• _Short task_:
From the passage on MPI calls, reproduce word for word the section starting at "MPI_Send(buf, count, datatype, dest, tag, comm, ierror)" and ending at "comm, status, ierror)".

• _Passage given_:
MPI_Comm_rank (comm, rank, ierror)
The first argument to the call is a communicator and the rank
of the process is returned in the second argument. Essentially a communicator
is a collection of processes that can send messages to each other. The
only communicator needed for basic programs is MPI_COMM_WORLD and
is predefined in MPI and consists of the processees running when program
execution begins.
MPI_Comm_size (comm, size, ierror)
Determines the size of the group associated with a communicator This function determines the number of processors executing the program.
Its first argument is the communicator and it returns the number of processes
in the communicator in its second argument.
MPI_Send(buf, count, datatype, dest, tag, comm, ierror)
Basic send (It is a blocking send call) The first three arguments descibe the message as the address,count and
the datatype . The content of the message are stored in the block of memory
refrenced by the address. The count specifies the number of elements contained
in the message which are of a MPI type MPI_DATATYPE. The next argument
is the destination, an integer specifying the rank of the destination process.
The tag argument helps identify messages .
MPI_Recv(buf, count, datatype, source, tag, comm, status, ierror)
Basic receive ( It is a blocking receive call) The first three arguments descibe the message as the address,count and
the datatype. The content of the message are stored in the block of memory
referenced by the address. The count specifies the number of elements contained
in the message which are of a MPI type MPI_DATATYPE. The next argument
is the source which specifies the rank of the sending process.MPI allows
the source to be a "wild card". There is a predefined constant MPI_ANY_SOURCE
that can be used if a process is ready to receive a message from any
sending process rather than a particular sending process. The tag argument
helps identify messages. The last argument returns information on the data
that was actually received. It references a record with two fields - one
for the source and the other for the tag.

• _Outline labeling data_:
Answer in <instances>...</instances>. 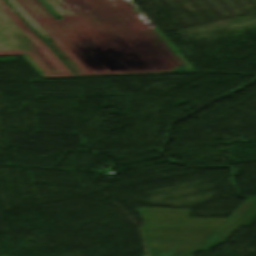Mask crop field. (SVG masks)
Returning a JSON list of instances; mask_svg holds the SVG:
<instances>
[{"instance_id":"obj_2","label":"crop field","mask_w":256,"mask_h":256,"mask_svg":"<svg viewBox=\"0 0 256 256\" xmlns=\"http://www.w3.org/2000/svg\"><path fill=\"white\" fill-rule=\"evenodd\" d=\"M256 219V200L244 201L236 211L196 250L209 251L224 242L241 225H250ZM222 233L224 235L220 236ZM210 243L208 246H206Z\"/></svg>"},{"instance_id":"obj_1","label":"crop field","mask_w":256,"mask_h":256,"mask_svg":"<svg viewBox=\"0 0 256 256\" xmlns=\"http://www.w3.org/2000/svg\"><path fill=\"white\" fill-rule=\"evenodd\" d=\"M145 240L204 241L225 219H189V210L136 209Z\"/></svg>"},{"instance_id":"obj_3","label":"crop field","mask_w":256,"mask_h":256,"mask_svg":"<svg viewBox=\"0 0 256 256\" xmlns=\"http://www.w3.org/2000/svg\"><path fill=\"white\" fill-rule=\"evenodd\" d=\"M201 243L146 241L149 256H192Z\"/></svg>"}]
</instances>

• _Correct response_:
MPI_Send(buf, count, datatype, dest, tag, comm, ierror)
Basic send (It is a blocking send call) The first three arguments descibe the message as the address,count and
the datatype . The content of the message are stored in the block of memory
refrenced by the address. The count specifies the number of elements contained
in the message which are of a MPI type MPI_DATATYPE. The next argument
is the destination, an integer specifying the rank of the destination process.
The tag argument helps identify messages .
MPI_Recv(buf, count, datatype, source, tag, comm, status, ierror)